この号が出る頃には、もう古い話題になっているはずだけれども、ワールドカップ、残念だったけど、まあ、よかったですねぇ。
口惜しいこともあったけど、サッカーがこんなに面白いものだったかって、しみじみと思った。それにしても選手たちのカッコよかったこと。
グッチのスーツに身をつつむ中田も素敵《すてき》だけれども、彼はサッカー場で見るのがやっぱりいちばんだ。そして川口のあの笑顔、名波のクールな表情……と日本選手に見惚《みと》れる私である。
さて私は、長いことスポーツ選手に興味を持たなかった。というよりも、私と縁のない人たちだと思っていた。なぜならスポーツ選手っていうのは、女性の好みが単純なんだもん。モデルさんとかタレント、スチュワーデスとかいうのが好きなんだもん。
たまには野村監督とか、落合といった変わった好みを持つ人もいるけれど、それでもみんな、キレイ、女らしい、といったわかりやすい、万人好みなのを選ぶ。
学生時代からそうだった。私の通っていた高校は、旧制中学の流れを汲《く》む、男がやたら多い学校であった。女のコはクラスに十人もいない。美人のコは近くの女子校へ行き、ガリ勉タイプのブスばっか来ると、えらい不評であった。
が、ごくたまには美少女が入学する。するとマネージャーにしようと争奪戦がすごいのだ。可愛いコから、ラグビー部、サッカー部、野球部と強いクラブの順に決まっていく。
もちろん私には、お声がかかるはずもない。私は純粋な友人として、ラグビー部の男のコたちと仲良くなり、よく一緒に遊んでいた。煙草をおぼえたのも、彼らの部室だったと記憶している。ラグビー部の男の子の家に毎日のように遊びに行き、夕ごはんまで食べたりした。
ところがその男のコったら、私の親友にラブレターを出していたのだ。彼女はピアノがうまい、髪の長い女のコであった。

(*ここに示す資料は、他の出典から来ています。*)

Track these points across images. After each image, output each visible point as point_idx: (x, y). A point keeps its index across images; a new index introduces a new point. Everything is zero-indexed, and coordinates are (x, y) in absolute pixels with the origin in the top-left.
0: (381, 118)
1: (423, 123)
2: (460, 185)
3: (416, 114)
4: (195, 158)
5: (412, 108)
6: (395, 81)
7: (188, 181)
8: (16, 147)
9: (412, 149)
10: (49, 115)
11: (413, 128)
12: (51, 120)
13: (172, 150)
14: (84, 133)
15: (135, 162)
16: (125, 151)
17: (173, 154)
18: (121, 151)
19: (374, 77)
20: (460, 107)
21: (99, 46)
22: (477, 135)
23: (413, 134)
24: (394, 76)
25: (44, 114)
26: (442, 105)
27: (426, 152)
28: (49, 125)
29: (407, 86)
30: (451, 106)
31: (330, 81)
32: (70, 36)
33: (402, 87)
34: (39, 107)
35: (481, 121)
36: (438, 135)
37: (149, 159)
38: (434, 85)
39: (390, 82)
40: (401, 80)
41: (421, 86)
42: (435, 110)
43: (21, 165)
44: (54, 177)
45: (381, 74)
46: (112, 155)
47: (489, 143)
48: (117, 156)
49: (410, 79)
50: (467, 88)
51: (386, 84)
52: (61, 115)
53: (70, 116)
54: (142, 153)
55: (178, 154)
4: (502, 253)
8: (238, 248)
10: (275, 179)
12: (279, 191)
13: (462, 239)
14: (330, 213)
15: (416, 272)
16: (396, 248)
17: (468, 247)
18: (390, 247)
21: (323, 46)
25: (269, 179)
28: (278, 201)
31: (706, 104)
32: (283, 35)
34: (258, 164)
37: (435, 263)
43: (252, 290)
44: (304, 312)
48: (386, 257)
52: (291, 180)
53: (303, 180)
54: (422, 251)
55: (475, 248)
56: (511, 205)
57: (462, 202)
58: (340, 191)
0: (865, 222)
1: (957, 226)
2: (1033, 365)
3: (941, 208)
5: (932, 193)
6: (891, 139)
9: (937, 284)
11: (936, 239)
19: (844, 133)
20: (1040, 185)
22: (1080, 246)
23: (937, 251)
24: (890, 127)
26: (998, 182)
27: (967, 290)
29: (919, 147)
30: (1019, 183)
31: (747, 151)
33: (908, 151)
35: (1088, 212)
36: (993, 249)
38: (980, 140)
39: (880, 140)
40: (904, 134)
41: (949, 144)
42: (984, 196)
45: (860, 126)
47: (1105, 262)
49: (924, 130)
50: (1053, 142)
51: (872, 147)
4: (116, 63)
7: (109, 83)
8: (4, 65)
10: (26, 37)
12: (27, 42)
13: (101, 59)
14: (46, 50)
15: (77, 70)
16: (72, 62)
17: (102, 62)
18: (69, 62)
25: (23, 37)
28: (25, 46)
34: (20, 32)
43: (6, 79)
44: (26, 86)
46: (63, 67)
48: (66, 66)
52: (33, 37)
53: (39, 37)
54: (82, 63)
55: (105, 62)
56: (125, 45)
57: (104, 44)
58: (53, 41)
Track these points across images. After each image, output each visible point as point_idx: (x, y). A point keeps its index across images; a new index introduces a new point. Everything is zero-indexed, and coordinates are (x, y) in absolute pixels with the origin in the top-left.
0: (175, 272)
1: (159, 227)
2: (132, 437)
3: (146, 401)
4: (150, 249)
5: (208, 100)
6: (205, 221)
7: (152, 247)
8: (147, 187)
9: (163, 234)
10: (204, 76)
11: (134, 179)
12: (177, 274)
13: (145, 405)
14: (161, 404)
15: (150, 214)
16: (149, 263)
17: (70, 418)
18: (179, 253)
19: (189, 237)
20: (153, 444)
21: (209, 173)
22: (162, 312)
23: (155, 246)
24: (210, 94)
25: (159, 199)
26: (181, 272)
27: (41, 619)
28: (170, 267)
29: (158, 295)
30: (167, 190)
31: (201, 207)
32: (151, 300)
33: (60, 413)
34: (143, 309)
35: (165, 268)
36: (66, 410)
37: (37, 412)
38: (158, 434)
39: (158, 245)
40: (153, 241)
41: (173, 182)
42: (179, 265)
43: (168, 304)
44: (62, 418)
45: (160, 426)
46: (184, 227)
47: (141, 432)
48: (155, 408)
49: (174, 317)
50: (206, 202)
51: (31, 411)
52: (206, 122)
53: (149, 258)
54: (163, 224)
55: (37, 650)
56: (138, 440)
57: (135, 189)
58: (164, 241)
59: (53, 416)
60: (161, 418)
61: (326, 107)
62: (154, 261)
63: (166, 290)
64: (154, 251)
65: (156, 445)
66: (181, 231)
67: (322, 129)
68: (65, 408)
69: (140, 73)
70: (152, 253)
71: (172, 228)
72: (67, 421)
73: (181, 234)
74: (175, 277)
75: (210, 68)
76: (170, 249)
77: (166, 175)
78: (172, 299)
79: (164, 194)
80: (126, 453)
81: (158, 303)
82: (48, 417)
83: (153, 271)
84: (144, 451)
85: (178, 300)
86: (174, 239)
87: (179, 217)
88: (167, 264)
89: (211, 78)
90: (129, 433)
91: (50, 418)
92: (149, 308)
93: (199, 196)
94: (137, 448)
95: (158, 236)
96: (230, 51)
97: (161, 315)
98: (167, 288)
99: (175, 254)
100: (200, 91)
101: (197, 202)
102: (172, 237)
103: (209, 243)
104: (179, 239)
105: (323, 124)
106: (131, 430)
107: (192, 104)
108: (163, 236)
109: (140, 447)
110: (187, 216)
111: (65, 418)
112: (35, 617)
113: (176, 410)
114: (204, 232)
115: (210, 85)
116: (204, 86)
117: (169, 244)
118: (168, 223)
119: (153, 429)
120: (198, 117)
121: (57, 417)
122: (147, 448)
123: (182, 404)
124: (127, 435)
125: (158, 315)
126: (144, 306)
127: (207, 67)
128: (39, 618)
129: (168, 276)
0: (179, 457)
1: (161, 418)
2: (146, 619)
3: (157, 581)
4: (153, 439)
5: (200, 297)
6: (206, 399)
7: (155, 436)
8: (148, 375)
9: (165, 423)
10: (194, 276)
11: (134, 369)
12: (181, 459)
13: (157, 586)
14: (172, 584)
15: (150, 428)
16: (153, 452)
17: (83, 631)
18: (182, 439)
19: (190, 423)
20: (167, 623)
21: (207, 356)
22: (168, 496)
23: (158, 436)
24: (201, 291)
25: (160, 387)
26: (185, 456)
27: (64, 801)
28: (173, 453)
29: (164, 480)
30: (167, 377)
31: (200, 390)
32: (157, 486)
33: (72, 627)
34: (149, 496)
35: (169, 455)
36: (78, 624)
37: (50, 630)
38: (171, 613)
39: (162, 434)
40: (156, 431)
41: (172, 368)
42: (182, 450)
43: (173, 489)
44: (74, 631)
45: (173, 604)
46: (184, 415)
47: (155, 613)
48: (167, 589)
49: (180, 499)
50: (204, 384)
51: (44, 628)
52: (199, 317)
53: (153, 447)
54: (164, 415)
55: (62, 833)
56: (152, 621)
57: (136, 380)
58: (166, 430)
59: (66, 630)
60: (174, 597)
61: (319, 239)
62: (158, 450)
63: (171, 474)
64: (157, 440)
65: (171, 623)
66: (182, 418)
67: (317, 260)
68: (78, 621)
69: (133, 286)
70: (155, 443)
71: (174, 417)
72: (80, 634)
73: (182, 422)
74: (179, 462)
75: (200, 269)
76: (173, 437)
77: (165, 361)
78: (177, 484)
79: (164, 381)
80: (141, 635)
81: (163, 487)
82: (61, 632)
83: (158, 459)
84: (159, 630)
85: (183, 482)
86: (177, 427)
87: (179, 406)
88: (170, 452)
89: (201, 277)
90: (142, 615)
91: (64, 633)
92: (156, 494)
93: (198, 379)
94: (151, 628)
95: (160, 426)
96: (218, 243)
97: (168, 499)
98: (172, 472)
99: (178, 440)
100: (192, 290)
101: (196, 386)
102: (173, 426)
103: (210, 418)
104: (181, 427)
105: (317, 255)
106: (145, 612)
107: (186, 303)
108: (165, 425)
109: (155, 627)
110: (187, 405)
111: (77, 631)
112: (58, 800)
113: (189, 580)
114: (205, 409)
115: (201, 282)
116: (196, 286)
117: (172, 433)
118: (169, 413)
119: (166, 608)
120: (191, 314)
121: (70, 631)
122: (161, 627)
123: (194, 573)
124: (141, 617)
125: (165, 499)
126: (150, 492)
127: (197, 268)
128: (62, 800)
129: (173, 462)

あの時は悲しくって泣いたっけ。大人になってから同じような事件はいくらでも起こったが、やっぱりあれが始まりであった。いくら友だちの関係といっても、あんなに仲良くしていたのに……。裏切られたような淋《さび》しい気分になった私。
今、つくづく残念に思うことがある。スポーツマンと一度でも恋愛しとけばよかったなあ。彼らはいい意味で、オスのシンプルさを持っている。いい女が好きで、惚《ほ》れたとなると強引で直進してくる。私の知っている有名なスポーツ選手は、婚約者のいる女性を無理矢理奪い取ったという過去をよく自慢していたものだ。
その代わり、嫉妬《しつと》深く、女性に対して非常に保守的である。一流のスポーツ選手なら、なおさらだ。奥さんがたとえばアナウンサーとか教師といったキャリアウーマンをしていても、それを辞めさせて専業主婦にする。いい妻や母として、いつでも家にいておいしい料理を作ってもらいたい。
彼らの女性に対する願望はちょっと古くさいけれども、その分、女も、シンプルなメスになれるのだ。
仕事と家庭との両立、などと悩まなくてもいい。男と女の駆け引きも無用だ。
「とにかくオレのものになれ。オレが食べさせてやるから、ガタガタ言うな」
と言う男は、今の時代にあって新鮮である。女は、男の愛情の中にどっぷりつかっていればいい。
まあ、スポーツ選手は多情な人も多く、浮気性のところもあるみたいだが、少なくとも何年かは幸福のままでいられる。やっぱりそういうのっていいよなあ……。
それにスポーツ選手というのは、背が高くカッコいいから、一緒に歩いていてもかなり得意な気分。
私が通っているスポーツクラブには、かつて名選手としてならした野球の某評論家がいる。この方がどういうわけか私のことを気に入ってくれて、たまに会うと、
「マリちゃん、元気ィー」
とぎゅっと抱きしめてくれる。その体のたくましさと気持ちよさ。ふざけて抱かれただけで、こんなにいい気分なんだから、もしベッドの上で本格的にナンカされたら、すっごくいいに違いない……。
私は雑誌やテレビで野球やサッカー選手の奥さんを見るたびに、思わずにいられない。この人たちって、すごい勝利者なんだわ。何人っていう女の中から勝ち抜いて、こうして妻の座を手に入れたんだわ。その誇らしさが、彼女たちをますます美しくしている。
中田の恋人って、どんな人だろう。大金持ちやエライ人の奥さんや恋人は、全然|羨《うらや》ましくない。けれどもスポーツ選手の愛する人っていうと、私はそれだけでおそれいっちゃうのだ。恋愛と青春をめいっぱい楽しんでいる、っていう感じがする。